Siirt tarih kültür, doğal güzellik ve tarımsal alanlarda çok büyük bir potansiyele sahip bir il.Adeta keşfedilmemiş bir hazine. Hangi alana bakarsanız bakın ortaya ya hiç çıkarılmamış ya da yeteri kadar tanıtılmamış değerler olduğunu görürüz.
Bugüne hep Siirt’te yaşadım ve bu süre içerisinde hep Siirti araştırmaya çalıştım.Ancak buna rağmen yine yeni yeni şeyler duymaya görmeye devam ediyorum.
Dilerseniz bu yazımız da Siirt’in botanik zenginliğini daha doğrusu, fıstık, nar, tayfi üzümü, Cefan kavunu gibi çok bilinen ürünlerin dışında ki ürünleri ele alalım.
Örneğin Baykan İlçemize bağlı Yonca Köyüne özgü Arbo biberi. Ağzı yakacak kadar acı olan bu biber günümüzde neredeyse bulunmuyor.
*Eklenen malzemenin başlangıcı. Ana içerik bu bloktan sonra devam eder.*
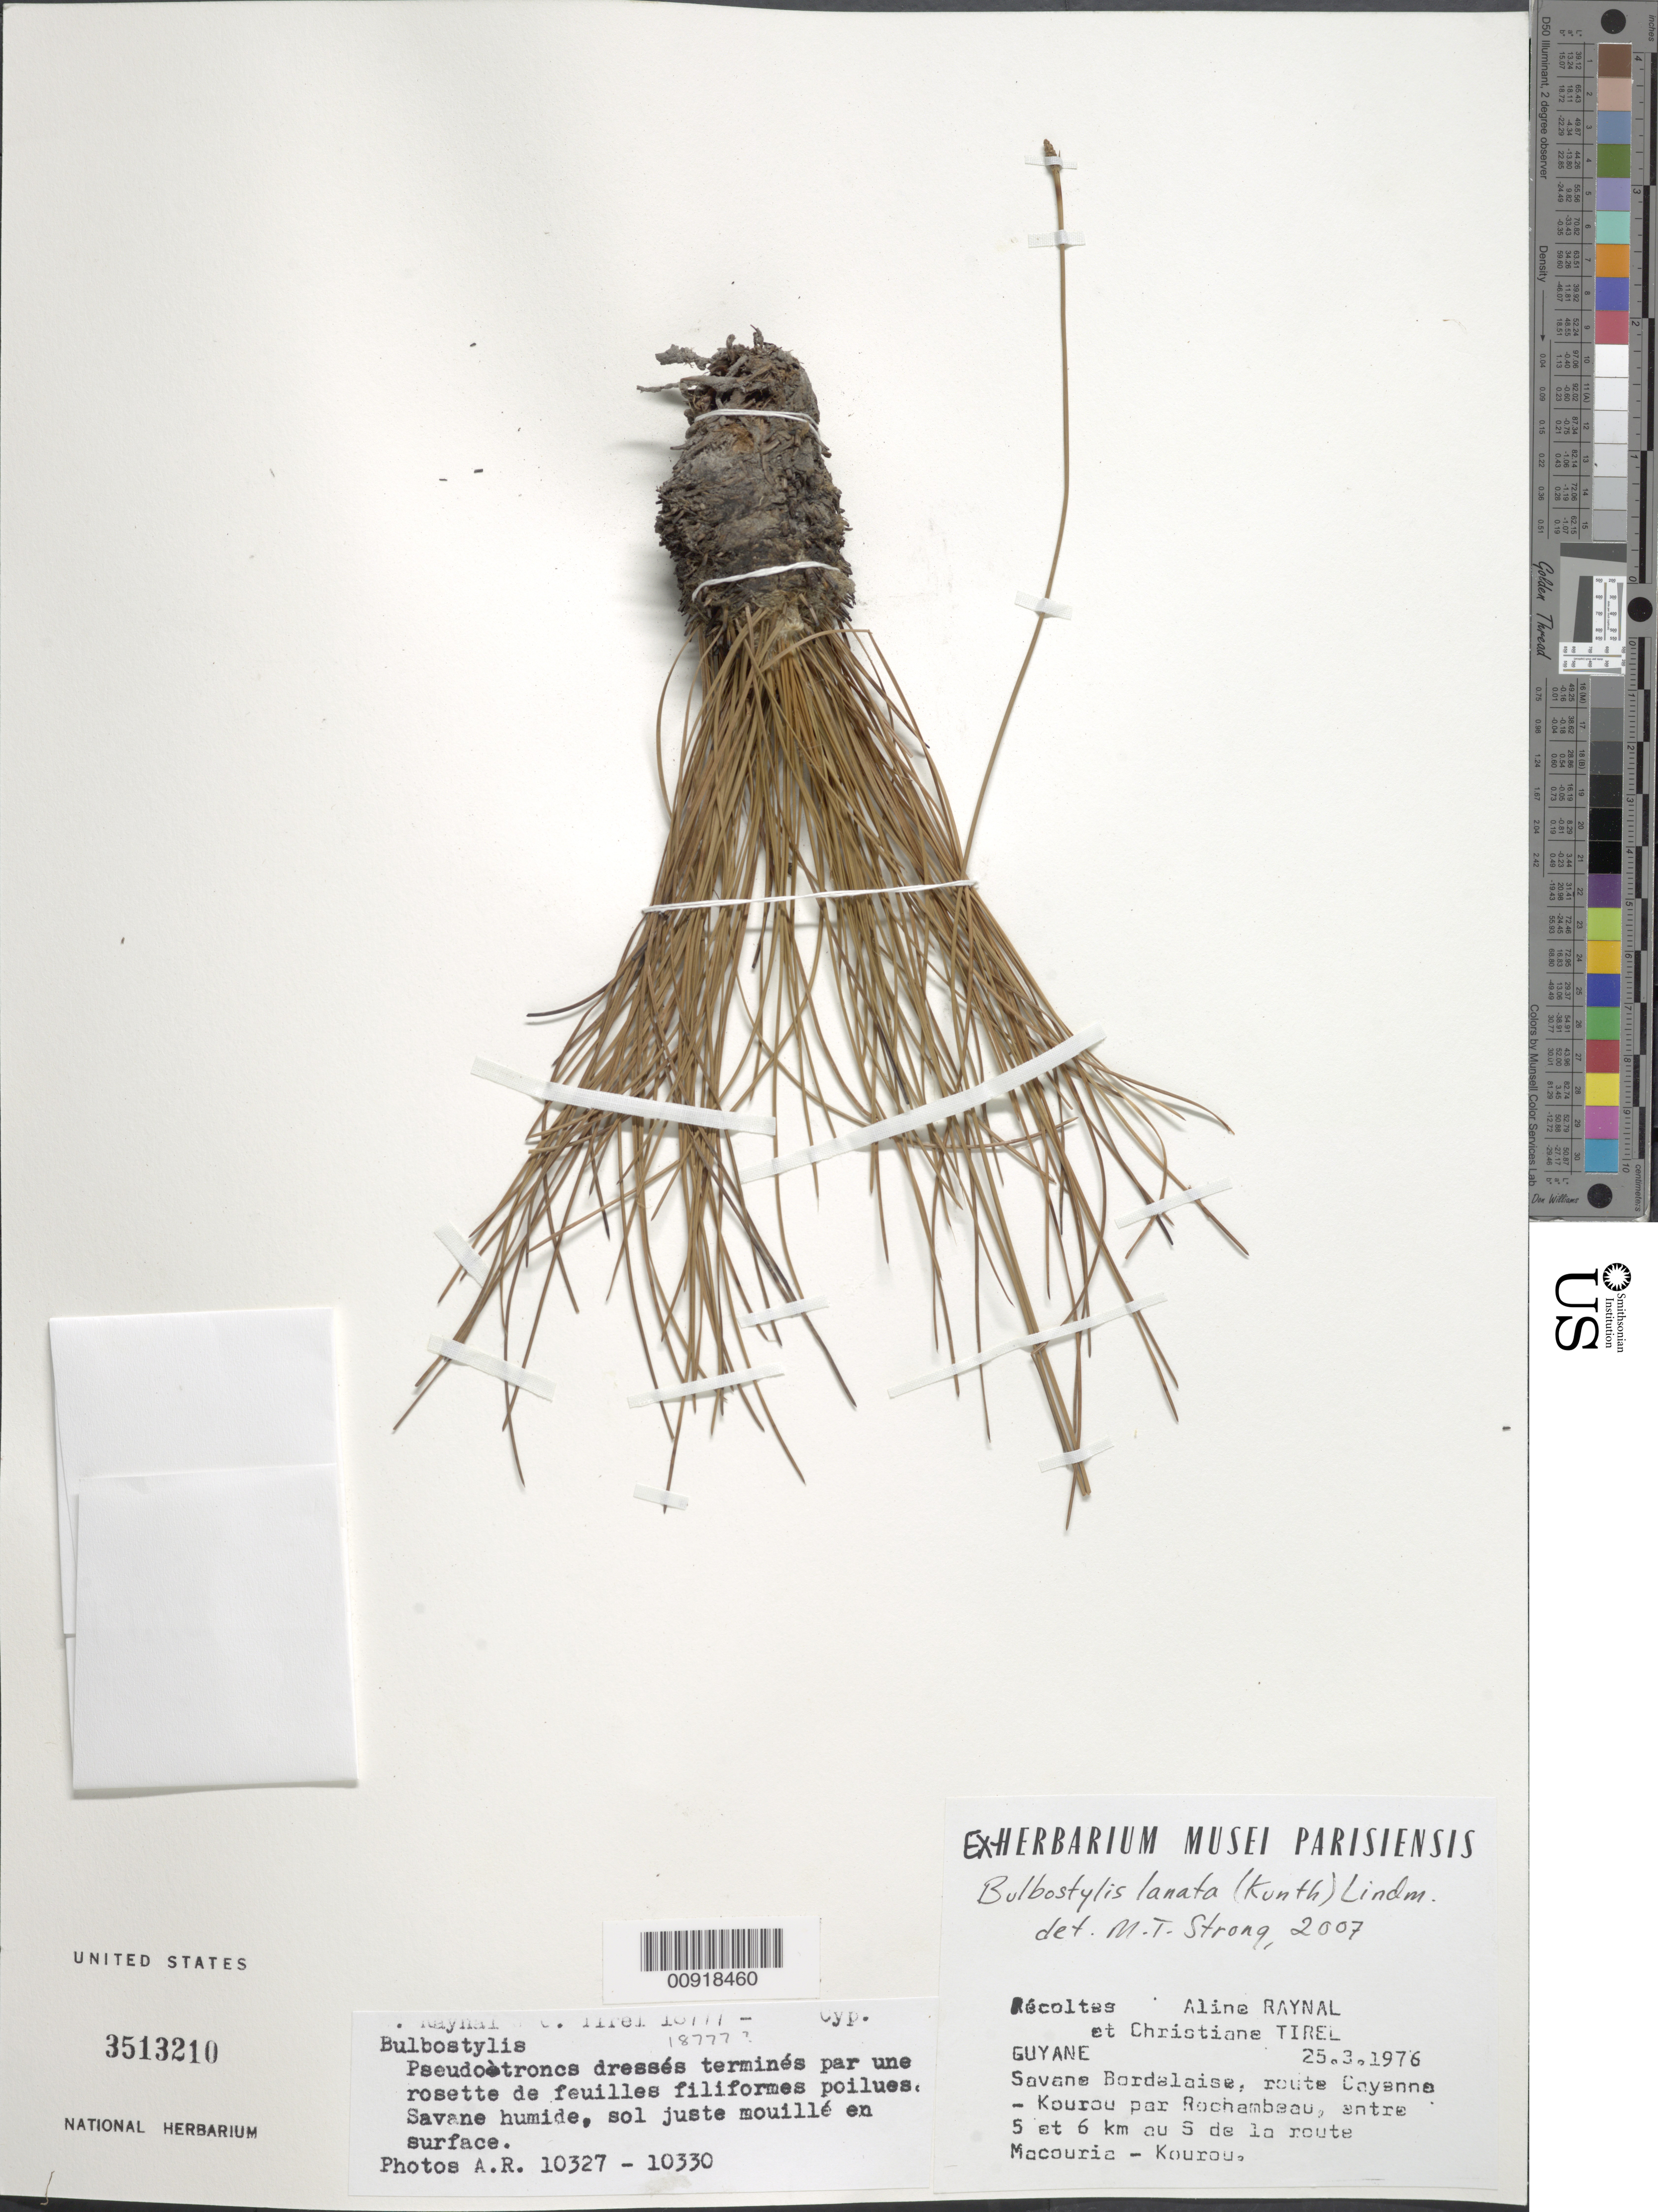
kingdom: Plantae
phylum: Tracheophyta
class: Liliopsida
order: Poales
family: Cyperaceae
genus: Bulbostylis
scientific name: Bulbostylis lanata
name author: (Kunth) Lindm.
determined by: Strong, M. T., (US), Smithsonian Institution - National Museum of Natural History (UNITED STATES)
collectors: A. M. Raynal & C. Tirel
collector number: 18777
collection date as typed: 25-Mar-76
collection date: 1976-03-25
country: French Guiana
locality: Savane Bordelaise, route Cayenne-Kourou par Rochambeau, entre 5-6 km au S de la route Macouria-Kourou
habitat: Savane humide, sol juste mouillé en surface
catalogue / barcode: US 3513210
Ağaçtan toplandıktan sonra aylarca toprak altında bekletildikten sonra yenilebilir hale gelen topaçı andıran görünümüyle bol meyhoş tada sahip göçer elması.
Bol sulu dilimli domates, bir ucu boğumlu salatalık ve daha bir çok ürünle bu listeyi oldukça uzatmak mümkün.
Dilerseniz benimde üretiminin Siirt’te gerçekleştirildiğini öğrendiğim iki üründen söz edelim.
Zeytin, fındık ve ıhlamur.
Şirvan İlçemize bağlı Dişlinar Köyünde üç bin adet civarında yetişkin zeytin ağacı bulunuyor.Köylüler daha nar üretimine odaklanmışlar. Ekonomik anlamda zeytinden pek yararlanamıyorlar. Elde ettikleri ürünü genelde kendileri tüketiyorlar.
Yine Şirvan İlçemizin bir çok köyünde fındık üretimi yapılmaktadır. Ancak bunların kabuğu çok sert ve üretimi az olduğundan pek bilinmiyor.
Tillo ilçesine bağlı Çatılı eski adıyla Sinep köyünde meşhur bıttımlarının yanı sıra ıhlamur da üretimi yapılıyor. Aktardan satın alıp tükettiğim bu ıhlamurun üretim miktarı hakkında bir bilgim yok.
Bir başka yazımızda ilimizdeki zengin endemik bitki örtüsünü değerlendirmeye çalışırız.